Tener conciencia de esto nos ayuda a disipar muchos miedos, pues nos hace comprender que las cosas y los acontecimientos hoy son y mañana dejan de ser, que no merecen que pongamos en ellos nuestra felicidad ni permitamos que nos aterren. Simplemente son y pasan por nuestra vida sin mayor durabilidad que el eco que han dejado en nosotros y cómo nosotros los hemos manejado. El libro de Cohélet nos recuerda desde su inicio: ¡Vanidad de vanidades!, todo es vanidad… Lo que fue, eso será; lo que se hizo, eso se hará. Nada nuevo hay bajo el sol. No nos resistamos a lo que es, pues de nada nos sirve. Trabajemos por hacer un mundo mejor exterior e interiormente, pero sin resistencias amargas, pues los creyentes sabemos también que sobre todo ello aletea misteriosamente la providencia de Dios. No temamos ante lo que no tiene consistencia ni pongamos nuestra felicidad en lo que carece de continuidad. Podemos sentir miedos puntuales y experimentar gozo ante determinadas cosas, pero solo la felicidad que brota de nosotros permanece.

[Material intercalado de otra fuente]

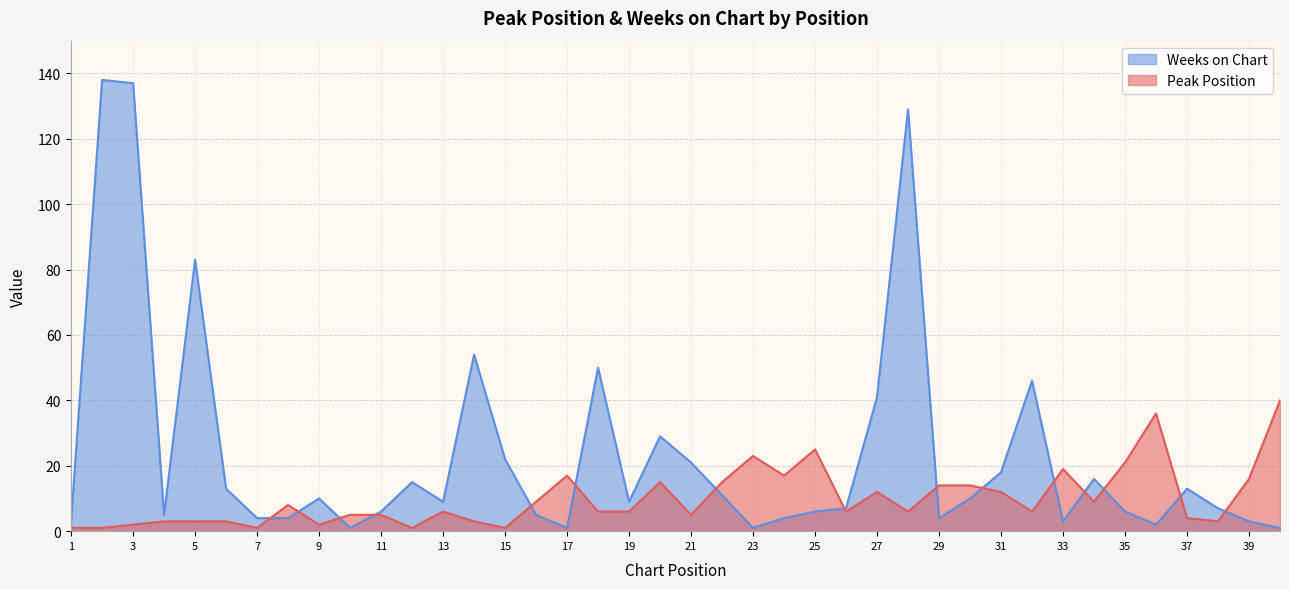

At which category is the sum across all series the highest?

2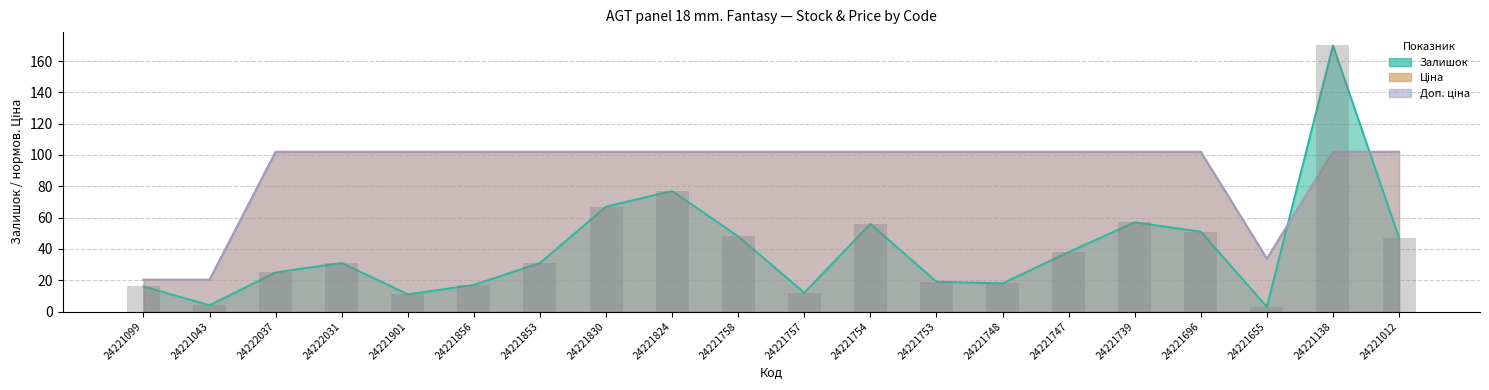

What is the minimum value shown in the chart?

3.0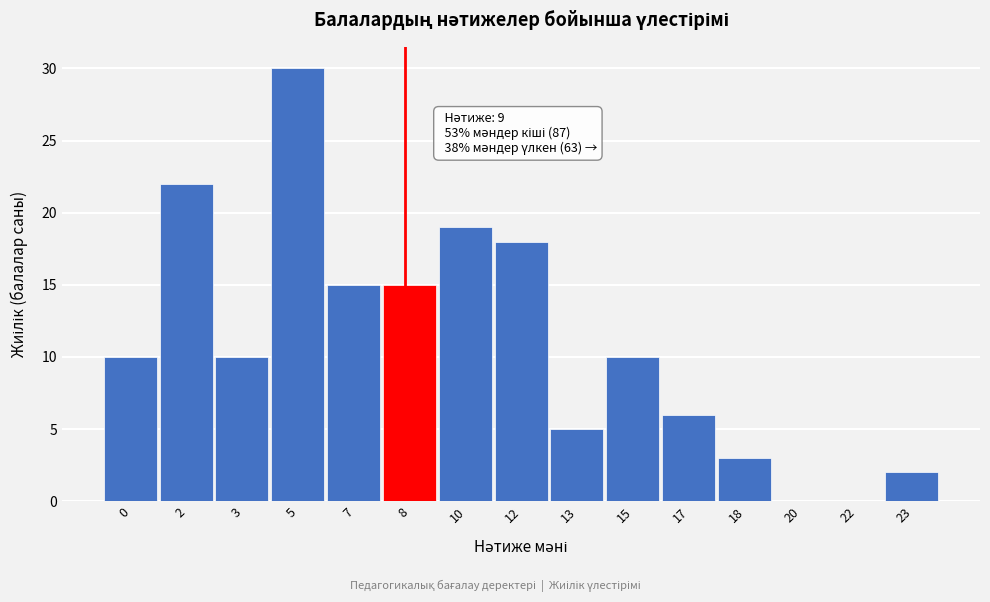

Reading left to right, extract all data points from this chart.

0=10	2=22	3=10	5=30	7=15	8=15	10=19	12=18	13=5	15=10	17=6	18=3	20=0	22=0	23=2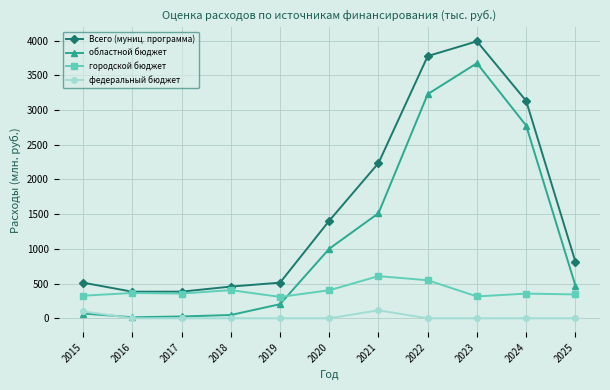

Which series has the largest range (max minus min)?

областной бюджет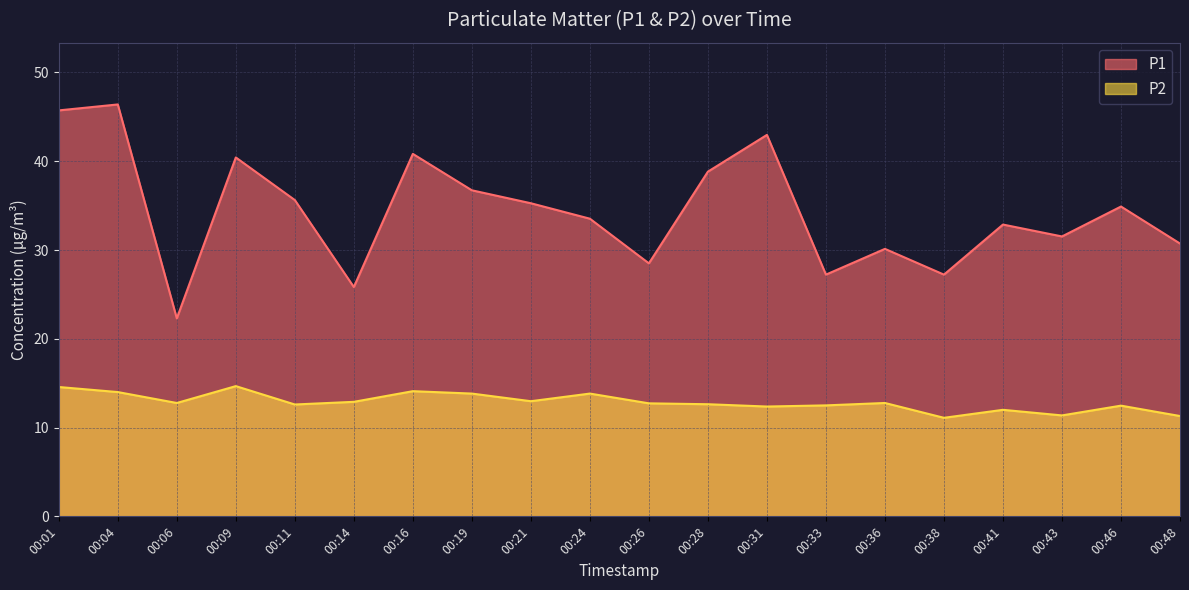

How many data points in P2 line are above 12?

16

Soy consciente que esto se puede interpretar como una invitación al conformismo, a un quietismo descomprometido, pero no es eso lo que pretendo decir. Es el paso previo a un compromiso de vida asentado en el propio ser y no en el vaivén de los acontecimientos. Esa paz interior nunca puede ser un refugio confortable, sino una visión de las cosas que nos induzcan a un compromiso desde la quietud de la fe.